Durante una consultazione pubblica, rappresentanti del BJP e della società civile si sono espressi contro la possibilità di concedere ai dalit cristiani la condizione di classe svantaggiata, ribadendo pregiudizi e luoghi comuni discriminatori. Le opinioni sono state raccolte da un’apposita Commissione di inchiesta guidata dall’ex presidente della Corte suprema.
Bangalore (AsiaNews) – Diversi politici e rappresentanti dalit dello Stato indiano meridionale del Karnataka si sono schierati contro la possibilità ci considerare i cristiani parte delle caste socialmente svantaggiate, le cosiddette “scheduled castes”, che in India hanno diritto a una serie di facilitazioni nel settore dell’istruzione e negli impieghi del settore pubblico.
I commenti a riguardo sono stati fatti ieri durante la prima consultazione pubblica della Commissione guidata dall’ex presidente della Corte suprema indiana, il giudice K. G. Balakrishnan. La Commissione d’inchiesta è stata istituita nell’ottobre 2022 per stabilire se i dalit (un tempo chiamati anche “intoccabili” o “fuoricasta”) convertiti a una religione diversa dal sikkhismo o dal buddhismo possano ottenere lo status di “scheduled caste”.
Da anni le organizzazioni che difendono i diritti dei dalit cristiani (e musulmani) affermano di essere oggetto di pregiudizi e discriminazioni. Mentre dal 2004 la Corte suprema si trova impossibilitata a redimere le petizioni a riguardo a causa di un vuoto legislativo.
All’udienza pubblica di ieri hanno partecipato un centinaio di persone, di cui quasi il 95% ha votato contro la possibilità di concedere lo status di casta riconosciuta anche ai cristiani
Il leader della comunità nomade dei Banjara, Peetha Seer Sardar Sevalal Swami, ha sostenuto l’idea che la Commissione non dovrebbe favorire coloro che si sono convertiti a religioni nate fuori dall’India e “che non hanno radici nella cultura indiana”.
Allo stesso modo, alcuni deputati del Bharatiya Janata Party (BJP, il partito al potere a livello nazionale e all’opposizione all’interno dell’Assemblea legislativa del Karnataka, guidato dal Congress) hanno ancora una volta accusato i cristiani di ingannare i dalit con le conversioni. “Si tratta di una cospirazione più ampia da parte di cristiani e musulmani per usurpare le quote riservate alle caste riconosciute”, ha detto il politico Cement Manju, deputato del collegio elettorale di Sakleshpur, una circoscrizione riservata a coloro che appartengono alle classi svantaggiate.
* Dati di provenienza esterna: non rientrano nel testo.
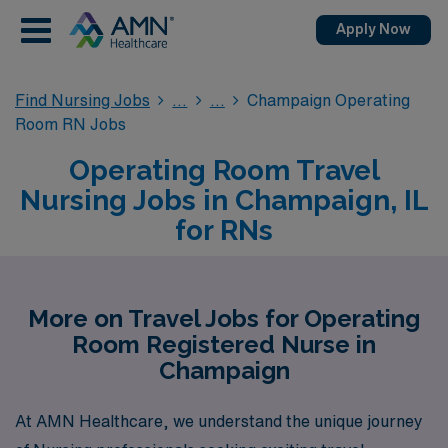
Apply Now
Find Nursing Jobs
Champaign Operating
Room RN Jobs
Operating Room Travel
Nursing Jobs in Champaign, IL
for RNs
More on Travel Jobs for Operating
Room Registered Nurse in
Champaign
At AMN Healthcare, we understand the unique journey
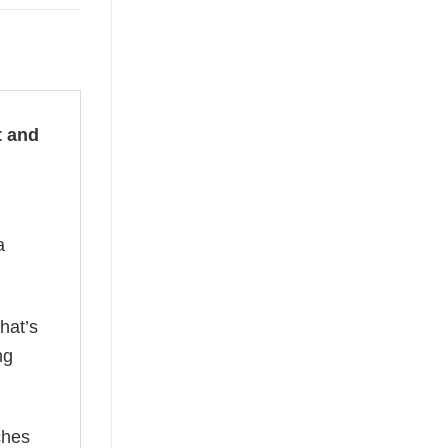
t and
a
hat’s
ng
ches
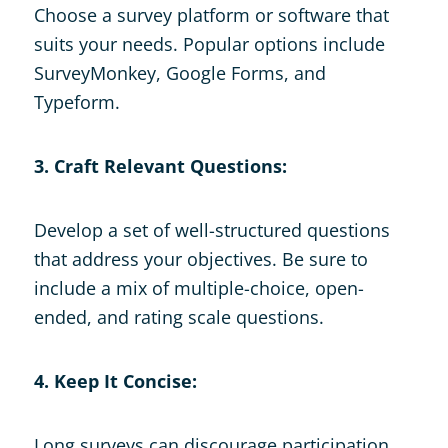
Choose a survey platform or software that
suits your needs. Popular options include
SurveyMonkey, Google Forms, and
Typeform.
3. Craft Relevant Questions:
Develop a set of well-structured questions
that address your objectives. Be sure to
include a mix of multiple-choice, open-
ended, and rating scale questions.
4. Keep It Concise:
Long surveys can discourage participation.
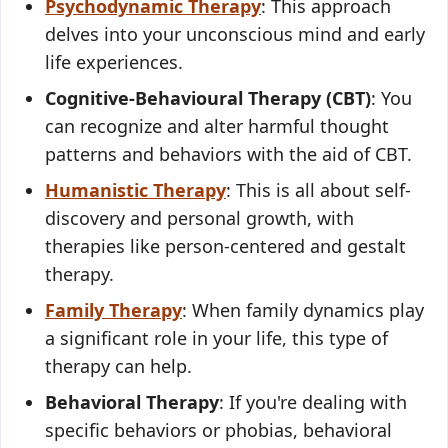
Psychodynamic Therapy
: This approach
delves into your unconscious mind and early
life experiences.
Cognitive-Behavioural Therapy (CBT)
: You
can recognize and alter harmful thought
patterns and behaviors with the aid of CBT.
Humanistic Therapy
: This is all about self-
discovery and personal growth, with
therapies like person-centered and gestalt
therapy.
Family Therapy
: When family dynamics play
a significant role in your life, this type of
therapy can help.
Behavioral Therapy
: If you're dealing with
specific behaviors or phobias, behavioral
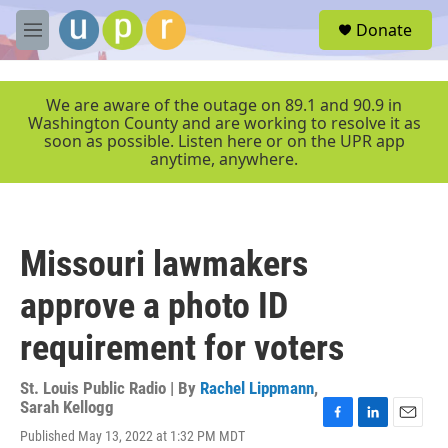
Skip to main content
S
Donate
e
M
a
e
r
n
c
u
We are aware of the outage on 89.1 and 90.9 in
h
Washington County and are working to resolve it as
soon as possible. Listen here or on the UPR app
u
anytime, anywhere.
e
r
y
Missouri lawmakers
approve a photo ID
requirement for voters
St. Louis Public Radio | By
Rachel Lippmann
,
Sarah Kellogg
F
L
E
Published May 13, 2022 at 1:32 PM MDT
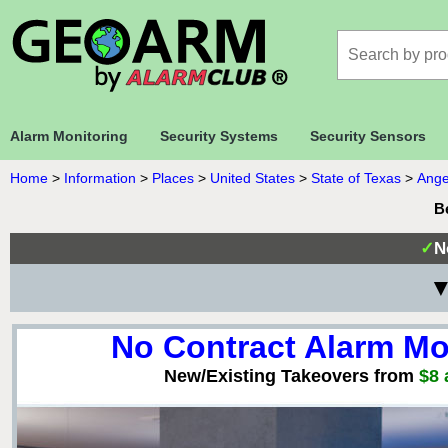
Alarm Monitoring
Security Systems
Security Sensors
Home
>
Information
>
Places
>
United States
>
State of Texas
>
Ange
B
✓
N
▼
No Contract Alarm Mo
New/Existing Takeovers from
$8 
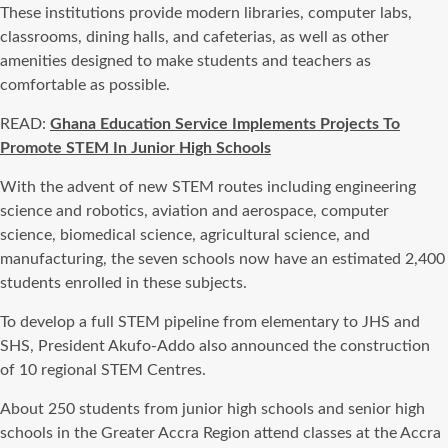
These institutions provide modern libraries, computer labs,
classrooms, dining halls, and cafeterias, as well as other
amenities designed to make students and teachers as
comfortable as possible.
READ:
Ghana Education Service Implements Projects To
Promote STEM In Junior High Schools
With the advent of new STEM routes including engineering
science and robotics, aviation and aerospace, computer
science, biomedical science, agricultural science, and
manufacturing, the seven schools now have an estimated 2,400
students enrolled in these subjects.
To develop a full STEM pipeline from elementary to JHS and
SHS, President Akufo-Addo also announced the construction
of 10 regional STEM Centres.
About 250 students from junior high schools and senior high
schools in the Greater Accra Region attend classes at the Accra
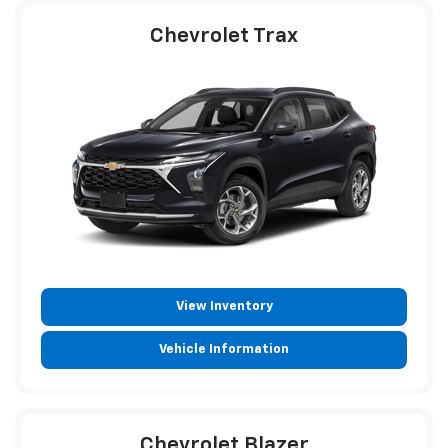
Chevrolet Trax
View Inventory
Vehicle Information
Chevrolet Blazer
Altre personalità hanno continuato sulla stessa scia, ribadendo pregiudizi contro le minoranze non indù. Eeranna Mori, dell’Associazione Safai Karmachari (che si occupa di coloro che lavorano raccogliendo rifiuti, un impiego tradizionalmente riservato ai dalit) ha commentato dicendo che i cristiani si assicurano un duplice beneficio, in quanto ricevono anche il sostegno della Chiesa “per finanziare l’istruzione dei figli o per le spese sanitarie”. “A causa di queste conversioni – ha insistito – i legami familiari vengono distrutti. Ad esempio, un fratello diventa cristiano e un altro rimane indù. Il fratello cristiano interrompe immediatamente i rapporti. Pertanto, le religioni responsabili della rottura delle famiglie non dovrebbero ricevere lo status di casta riconosciuta”.
Per contro, la scrittrice e attivista dalit Cynthia Stephen ha sostenuto la posizione di concedere le quote ai cristiani, affermando che i dalit continuano a essere considerati “intoccabili” anche dopo la conversione, mentre la Federazione cristiani dalit ha sottolineato che la religione non è un criterio valido per concedere o meno lo status.
Al termine della discussione il giudice Balakrishnan ha chiesto ai partecipanti di presentare gli interventi e le proprie argomentazioni in forma scritta.